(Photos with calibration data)
****

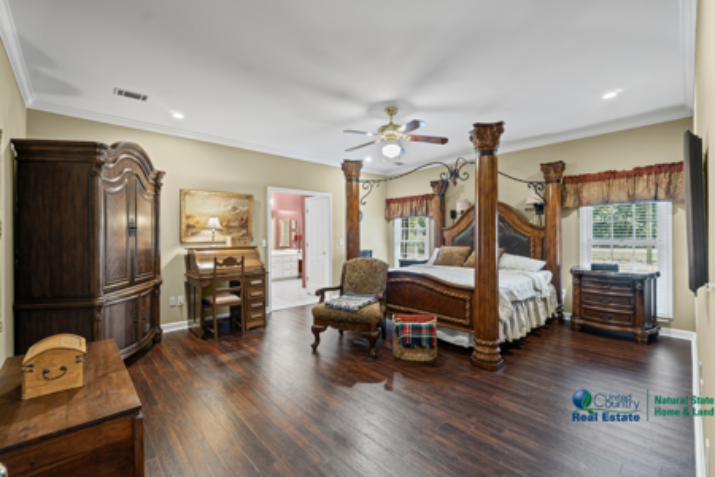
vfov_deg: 77.3
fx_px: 298
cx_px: 358
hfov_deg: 100.4
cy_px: 238
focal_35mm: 15
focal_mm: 10
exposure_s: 2
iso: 250
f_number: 9
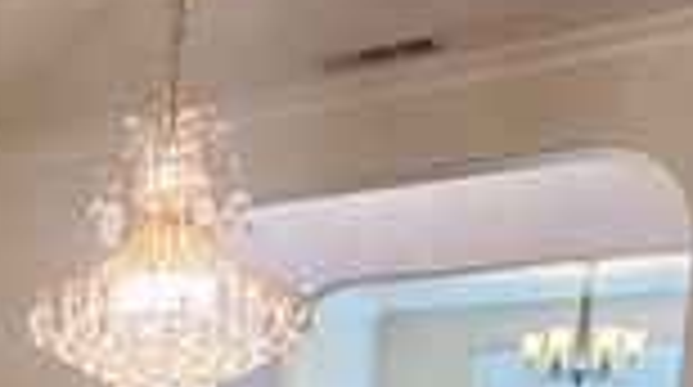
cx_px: -36
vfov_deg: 16.4
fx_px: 1082
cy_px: 729
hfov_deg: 32.1
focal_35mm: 59
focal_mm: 2.2
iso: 250
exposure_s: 1/60
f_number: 2.2
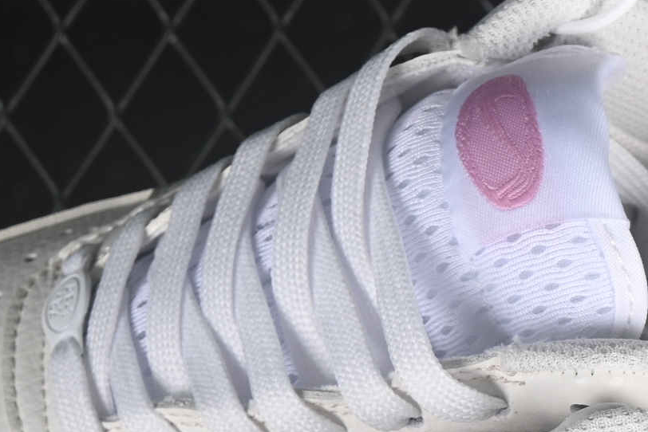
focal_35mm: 257
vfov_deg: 5.3
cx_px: 405
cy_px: 632
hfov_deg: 8.0
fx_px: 4627
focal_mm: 50
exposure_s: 1/80
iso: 160
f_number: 7.1
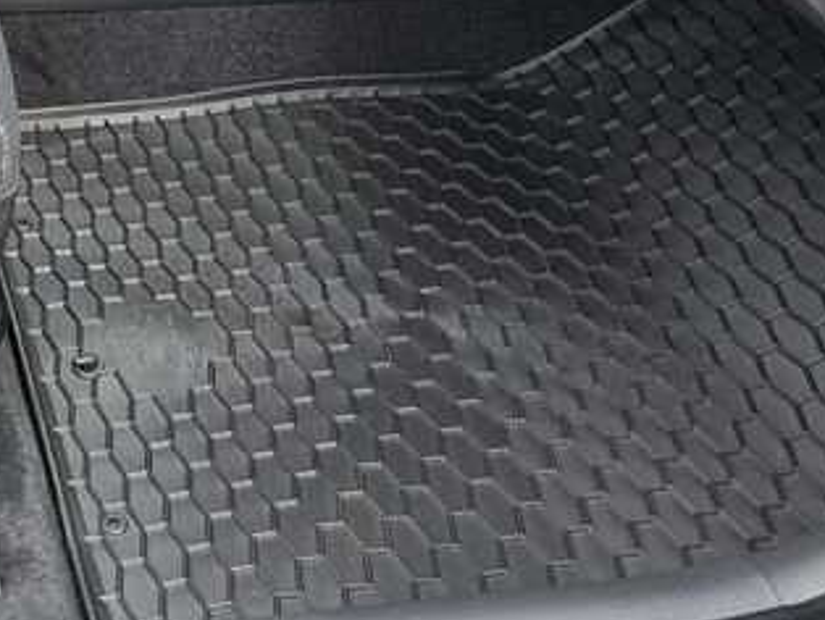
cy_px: -326
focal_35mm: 75
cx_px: -168
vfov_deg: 17.5
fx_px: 1789
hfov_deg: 23.7
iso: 32
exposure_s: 1/180
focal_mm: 6.3
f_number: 1.7
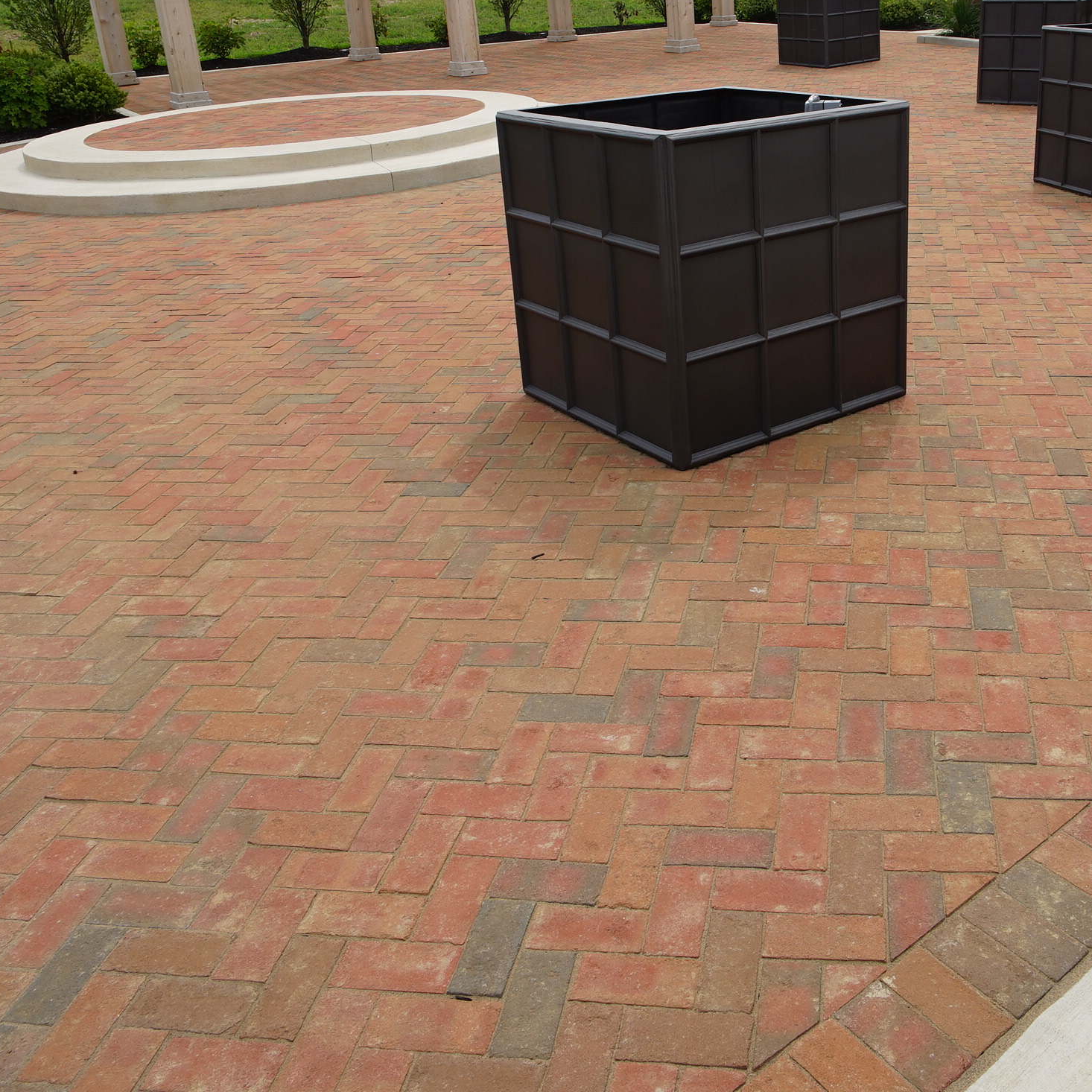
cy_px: 380
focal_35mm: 32
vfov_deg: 50.3
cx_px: 757
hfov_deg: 49.9
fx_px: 1142
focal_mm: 15
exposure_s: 1/250
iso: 100
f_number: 9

****

All that belongs in the answer is the lines from the line with "fx_px: 4627" through the closing line of the entries, inclusive, transcribed exactly and free of pictures.

fx_px: 4627
focal_mm: 50
exposure_s: 1/80
iso: 160
f_number: 7.1
cy_px: -326
focal_35mm: 75
cx_px: -168
vfov_deg: 17.5
fx_px: 1789
hfov_deg: 23.7
iso: 32
exposure_s: 1/180
focal_mm: 6.3
f_number: 1.7
cy_px: 380
focal_35mm: 32
vfov_deg: 50.3
cx_px: 757
hfov_deg: 49.9
fx_px: 1142
focal_mm: 15
exposure_s: 1/250
iso: 100
f_number: 9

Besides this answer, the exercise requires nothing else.